International Journal of Computer Applications |
Foundation of Computer Science (FCS), NY, USA |
Volume 8 - Number 2 |
Year of Publication: 2010 |
Authors: Smitha Sunil Kumaran Nair, N. V. Subba Reddy, Hareesha K. S |
10.5120/1189-1661 |
Smitha Sunil Kumaran Nair, N. V. Subba Reddy, Hareesha K. S . Article:An Evaluation of Feature Selection Approaches in Finding Amyloidogenic Regions in Protein Sequences. International Journal of Computer Applications. 8, 2 ( October 2010), 1-6. DOI=10.5120/1189-1661
Amyloidogenic regions in polypeptide chains are associated with a number of diseases. Experimental evidence is compelling in favor of the hypothesis that small segments of proteins are responsible for its amyloidogenic behavior. Thus, identifying these short peptides is critical for understanding diseases associated with protein misfolding and developing sequence-targeted anti-aggregation drugs.
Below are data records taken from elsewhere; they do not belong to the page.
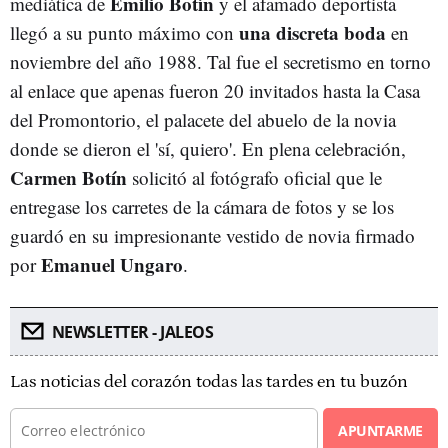
Emilio Botín
mediática de
y el afamado deportista
una discreta boda
llegó a su punto máximo con
en
noviembre del año 1988. Tal fue el secretismo en torno
al enlace que apenas fueron 20 invitados hasta la Casa
del Promontorio, el palacete del abuelo de la novia
donde se dieron el 'sí, quiero'. En plena celebración,
Carmen Botín
solicitó al fotógrafo oficial que le
entregase los carretes de la cámara de fotos y se los
guardó en su impresionante vestido de novia firmado
Emanuel Ungaro
por
.
NEWSLETTER - JALEOS
Las noticias del corazón todas las tardes en tu buzón
APUNTARME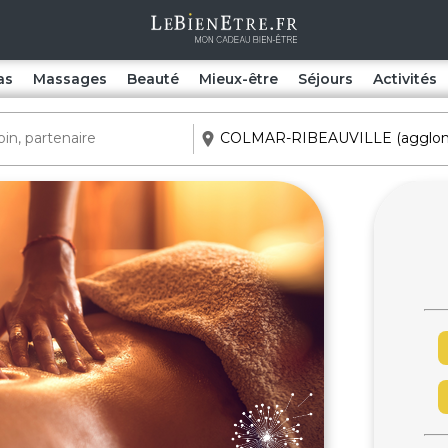
as
Massages
Beauté
Mieux-être
Séjours
Activités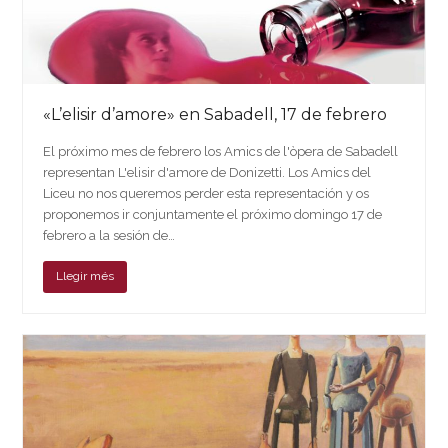
«L’elisir d’amore» en Sabadell, 17 de febrero
El próximo mes de febrero los Amics de l'òpera de Sabadell
representan L'elisir d'amore de Donizetti. Los Amics del
Liceu no nos queremos perder esta representación y os
proponemos ir conjuntamente el próximo domingo 17 de
febrero a la sesión de…
Llegir més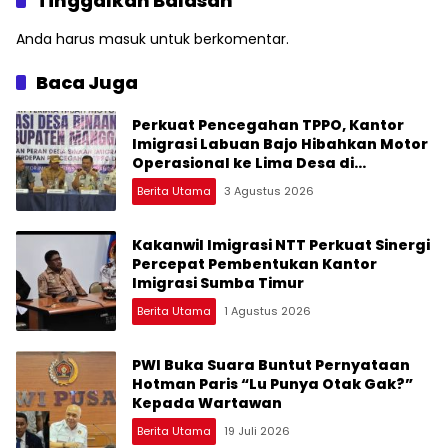
Tinggalkan Balasan
Anda harus
masuk
untuk berkomentar.
Baca Juga
Perkuat Pencegahan TPPO, Kantor
Imigrasi Labuan Bajo Hibahkan Motor
Operasional ke Lima Desa di
Manggarai
Berita Utama
3 Agustus 2026
Kakanwil Imigrasi NTT Perkuat Sinergi
Percepat Pembentukan Kantor
Imigrasi Sumba Timur
Berita Utama
1 Agustus 2026
PWI Buka Suara Buntut Pernyataan
Hotman Paris “Lu Punya Otak Gak?”
Kepada Wartawan
Berita Utama
19 Juli 2026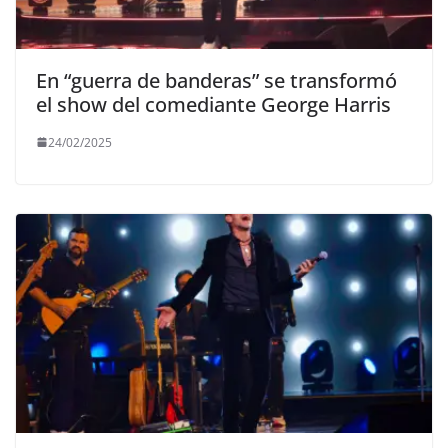
En “guerra de banderas” se transformó
el show del comediante George Harris
24/02/2025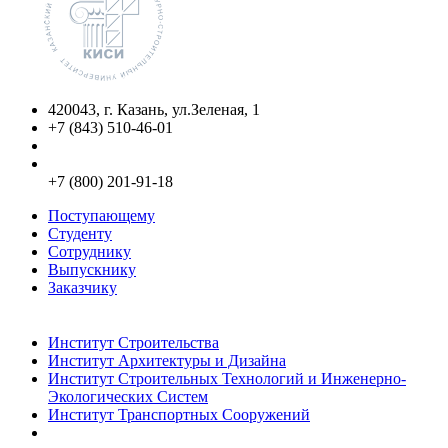
420043, г. Казань, ул.Зеленая, 1
+7 (843) 510-46-01
info@kgasu.ru
Приемная комиссия:
+7 (800) 201-91-18
Поступающему
Студенту
Сотруднику
Выпускнику
Заказчику
Институты
Институт Строительства
Институт Архитектуры и Дизайна
Институт Строительных Технологий и Инженерно-
Экологических Систем
Институт Транспортных Сооружений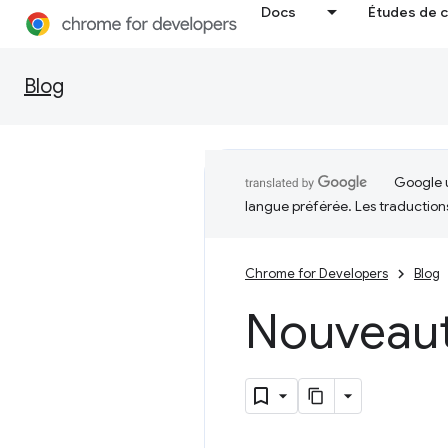
Docs
Études de 
Blog
Google u
langue préférée. Les traduction
Chrome for Developers
Blog
Nouveau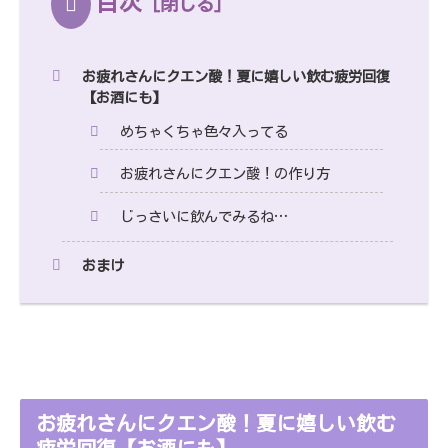
目次
お疲れさんにクエン酸！夏に嬉しい飲む疲労回復
【お酒にも】
めちゃくちゃ色々入ってる
お疲れさんにクエン酸！の作り方
じっさいに飲んでみるね…
おまけ
お疲れさんにクエン酸！夏に嬉しい飲む
疲労回復【お酒にも】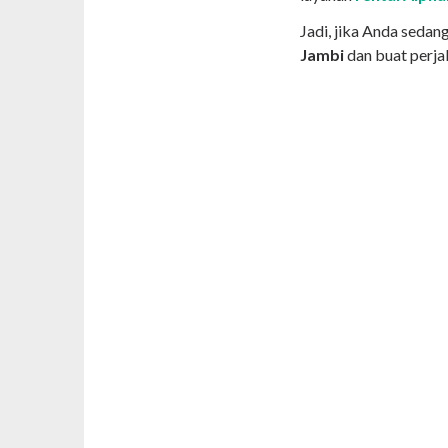
Jadi, jika Anda sedan
Jambi
dan buat perjal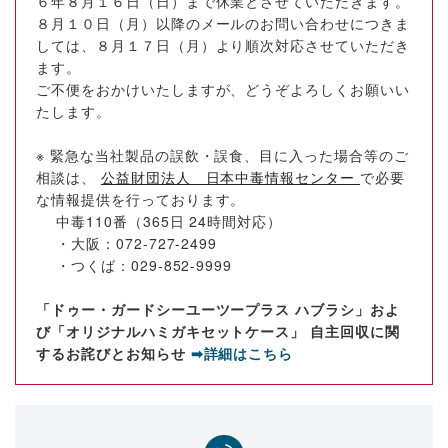
６年８月１６日（日）まで休業とさせていただきます。
８月１０日（月）以降のメールのお問い合わせにつきま
しては、８月１７日（月）より順次対応させていただき
ます。
ご不便をおかけいたしますが、どうぞよろしくお願いい
たします。
※ 緊急な当社製品の誤飲・誤食、目に入った場合等のご
相談は、
公益財団法人 日本中毒情報センター
で必要
な情報提供を行っております。
中毒110番（365日 24時間対応）
・大阪：072-727-2499
・つくば：029-852-9999
「ドゥー・ガードシーユーツープラス ハブラシ」およ
び「オリジナルハミガキセットケース」 自主回収に関
するお詫びとお知らせ
➡詳細はこちら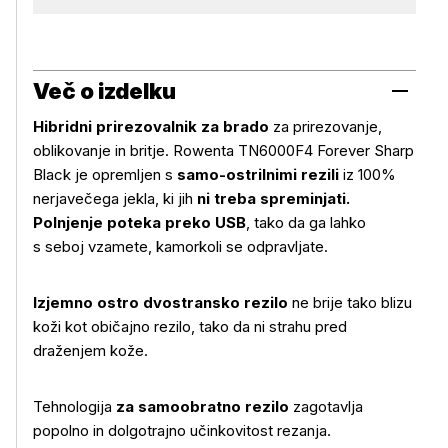
Več o izdelku
Hibridni prirezovalnik za brado
za prirezovanje,
oblikovanje in britje. Rowenta TN6000F4 Forever Sharp
Black je opremljen s
samo-ostrilnimi rezili
iz 100%
nerjavečega jekla, ki jih
ni treba spreminjati.
Polnjenje poteka preko USB
, tako da ga lahko
s seboj vzamete, kamorkoli se odpravljate.
Izjemno ostro dvostransko rezilo
ne brije tako blizu
koži kot običajno rezilo, tako da ni strahu pred
draženjem kože.
Tehnologija
za samoobratno rezilo
zagotavlja
popolno in dolgotrajno učinkovitost rezanja.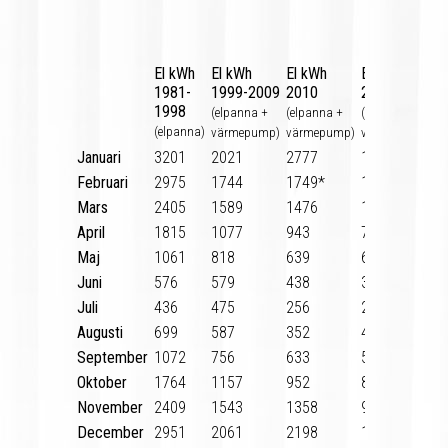
El kWh
El kWh
El kWh
El KWh
1981-
1999-2009
2010
2011
1998
(elpanna +
(elpanna +
(elpanna +
(elpanna)
värmepump)
värmepump)
värmepump)
Januari
3201
2021
2777
1598
Februari
2975
1744
1749*
1653
Mars
2405
1589
1476
1270
April
1815
1077
943
745
Maj
1061
818
639
628
Juni
576
579
438
300
Juli
436
475
256
287
Augusti
699
587
352
433
September
1072
756
633
521
Oktober
1764
1157
952
865
November
2409
1543
1358
986
December
2951
2061
2198
1353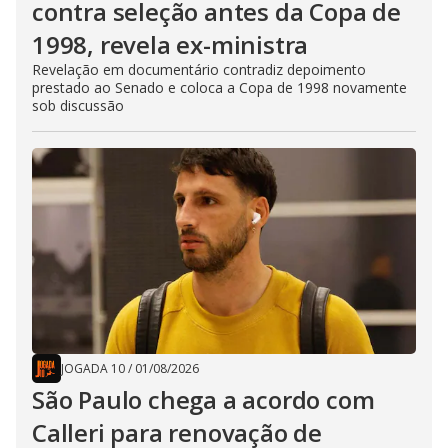
contra seleção antes da Copa de
1998, revela ex-ministra
Revelação em documentário contradiz depoimento
prestado ao Senado e coloca a Copa de 1998 novamente
sob discussão
JOGADA 10
/
01/08/2026
São Paulo chega a acordo com
Calleri para renovação de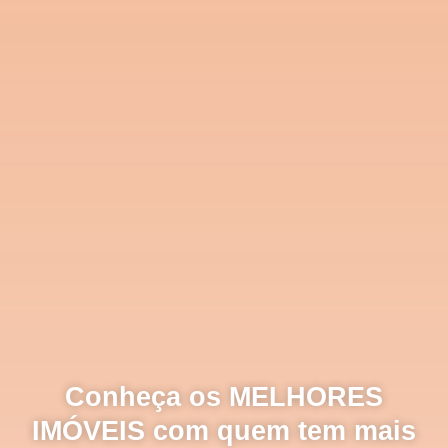
Conheça os MELHORES
IMÓVEIS com quem tem mais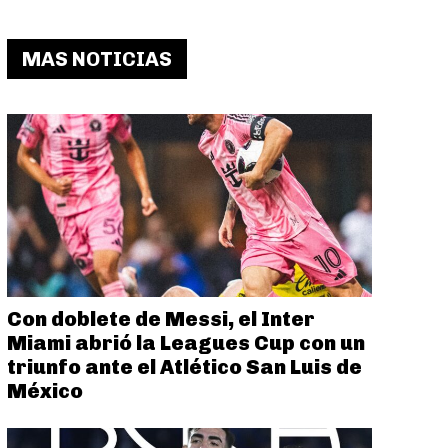
MAS NOTICIAS
Con doblete de Messi, el Inter
Miami abrió la Leagues Cup con un
triunfo ante el Atlético San Luis de
México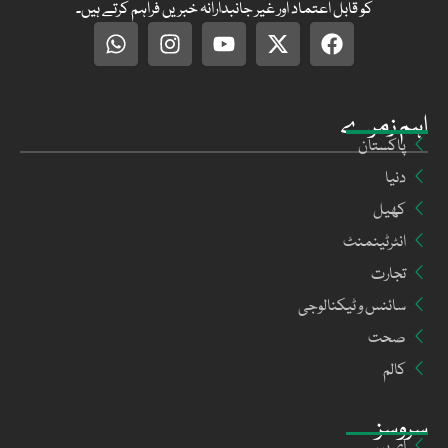
کو قابل اعتماد اور غیر جانبدارانہ خبریں فراہم کرتے ہیں۔
اہم زمرے
پاکستان
دنیا
کھیل
انٹرٹینمنٹ
تجارت
سائنس و ٹیکنالوجی
صحت
کالم
سروسز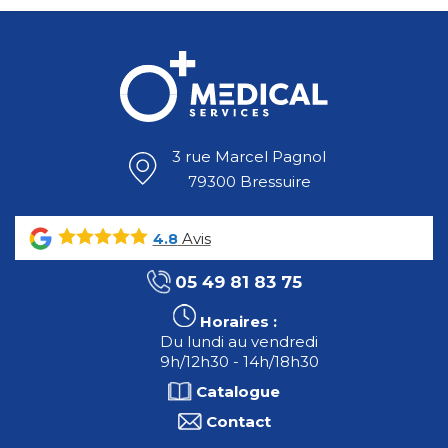
3 rue Marcel Pagnol
79300 Bressuire
Avis
4.8
05 49 81 83 75
Horaires :
Du lundi au vendredi
9h/12h30 - 14h/18h30
Catalogue
Contact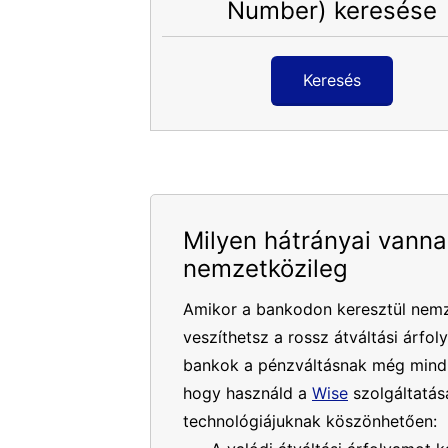
Number) keresése
Keresés
Milyen hátrányai vanna
nemzetközileg
Amikor a bankodon keresztül nemz
veszíthetsz a rossz átváltási árfol
bankok a pénzváltásnak még mindig
hogy használd a
Wise
szolgáltatásá
technológiájuknak köszönhetően: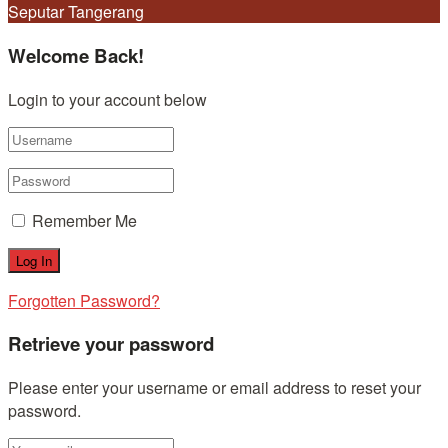
Seputar Tangerang
Welcome Back!
Login to your account below
Remember Me
Forgotten Password?
Retrieve your password
Please enter your username or email address to reset your
password.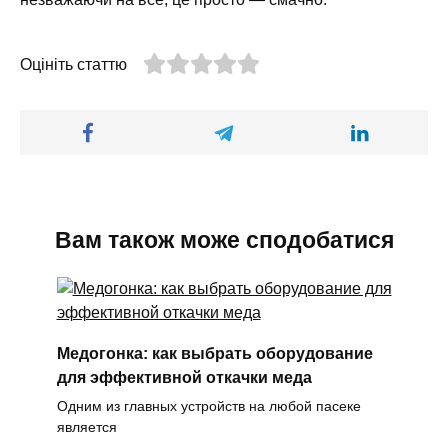
Оцініть статтю
Вам також може сподобатися
Медогонка: как выбрать оборудование
для эффективной откачки меда
Одним из главных устройств на любой пасеке
является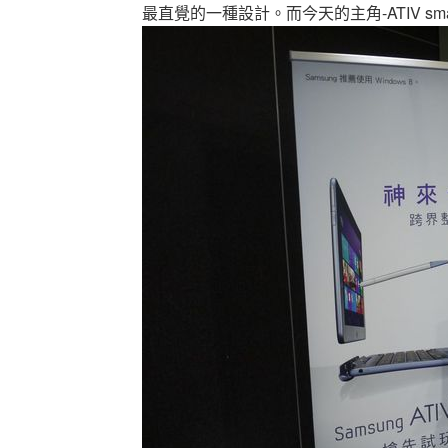
最直覺的一種設計。而今天的主角-ATIV sm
The in silico approaches using phenomenological models based on bio-physio-chemical properties of amino acids suffer from “curse of dimensionality”. Therefore, before adopting standard classification algorithms to predict such fibril motifs, the “curse of dimensionality” needs to be solved. The present study evaluates the performance of feature selection algorithms namely filter, wrapper and embedded models in conjunction with Support Vector Machine classifier. We also propose a novel integrated feature selection strategy based on Genetic Algorithm and Support Vector Machine to get an optimal number of features in predicting the amyloid fibril-forming short stretches of peptides. In addition, we investigated the performances of feature selection models that resulted in new and complementary set of properties and concludes that the proposed integrated dimensionality reduction technique outperforms all other methods and achieves the highest sensitivity and specificity of 86% and 82% respectively.